Mr. Seward to Mr. Adams.
Sir: Your despatch of the 25th of April (No. 148) has been received.
The progress of the national arms continues so auspiciously as to excite the insurgents to desperation and to require of their abettors in Europe extreme activity and diligence to rescue a cause which, without foreign intervention, seems already lost. You may now assume that the Mississippi in its whole length is restored to the federal authority. Richmond is practically held in close siege by General McClellan. Norfolk, with all the coasts and tributaries of Hampton roads, is cleared of insurrectionary land forces and naval forces.
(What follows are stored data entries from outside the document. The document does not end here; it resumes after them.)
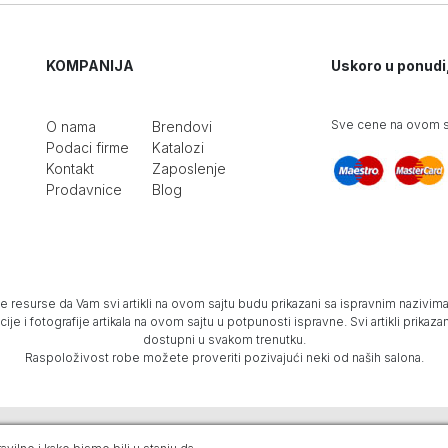
KOMPANIJA
Uskoro u ponudi
Sve cene na ovom sa
O nama
Brendovi
Podaci firme
Katalozi
Kontakt
Zaposlenje
Prodavnice
Blog
e resurse da Vam svi artikli na ovom sajtu budu prikazani sa ispravnim nazivima 
e i fotografije artikala na ovom sajtu u potpunosti ispravne. Svi artikli prika
dostupni u svakom trenutku.
Raspoloživost robe možete proveriti pozivajući neki od naših salona.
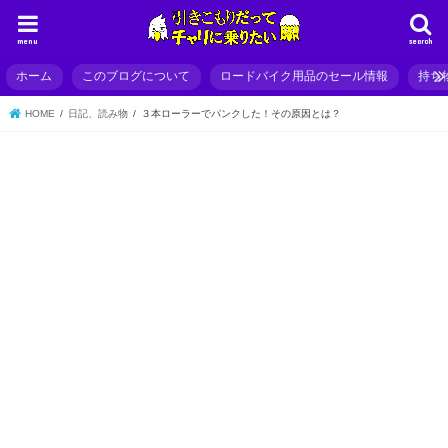
menu
search
ホーム
このブログについて
ロードバイク用品のセール情報
持ち
HOME
日記、読み物
３本ローラーでパンクした！その原因とは？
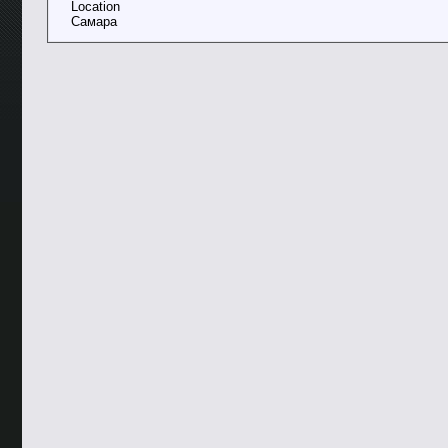
Location
Самара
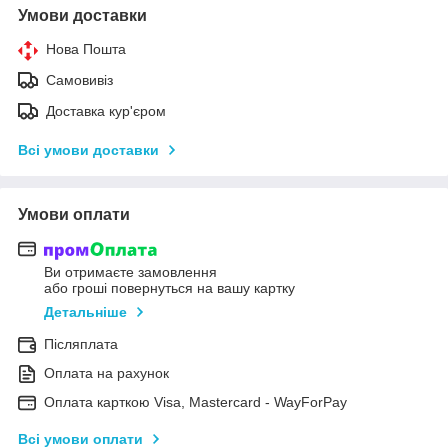
Умови доставки
Нова Пошта
Самовивіз
Доставка кур'єром
Всі умови доставки
Умови оплати
Ви отримаєте замовлення
або гроші повернуться на вашу картку
Детальніше
Післяплата
Оплата на рахунок
Оплата карткою Visa, Mastercard - WayForPay
Всі умови оплати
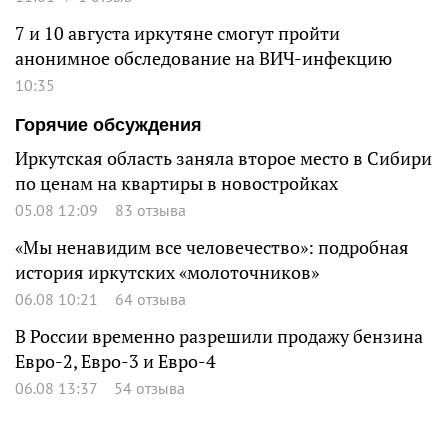
7 и 10 августа иркутяне смогут пройти
анонимное обследование на ВИЧ-инфекцию
10:35
Горячие обсуждения
Иркутская область заняла второе место в Сибири
по ценам на квартиры в новостройках
05.08 12:09
83 отзыва
«Мы ненавидим все человечество»: подробная
история иркутских «молоточников»
06.08 10:21
64 отзыва
В России временно разрешили продажу бензина
Евро-2, Евро-3 и Евро-4
06.08 13:37
54 отзыва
Our navy, already large and effective and daily increasing, is now released from two very arduous and exhausting sieges in which it has been so long engaged, and it is scarcely to be doubted that, with the cooperation of the armies already in the field, every port and every fort on the sea-coast will be recovered within the time that the vessels bringing contributions and auxiliaries will require to complete their voyages from England.
I have expected constantly, since the arrival of the last mail, to be enabled to send out by the steamer which will carry this despatch a proclamation of the President’s, modifying the blockade I still hope to be able to do so. But the President, with the Secretary of the Navy and the Secretary of War, has been absent from the capital for several days, and they have only just this hour returned from Hampton roads. If I fail to get the paper perfected to-day, I shall still hope to send intelligence of the issue of a proclamation by despatch over the wires to overtake the steamer at Cape Race.
If there be, as we do not doubt there is, a sincere desire on the part of the maritime powers of Europe to see an end of this painful strife, hardly less severe in its injuries to them than to us, it is to be expected that the partial opening of so many of the southern ports will be sufficient to put an end to distrust of our complete and speedy restoration of the American Union.
I am, sir, your obedient servant,
Charles Francis Adams, &c., &c., &c.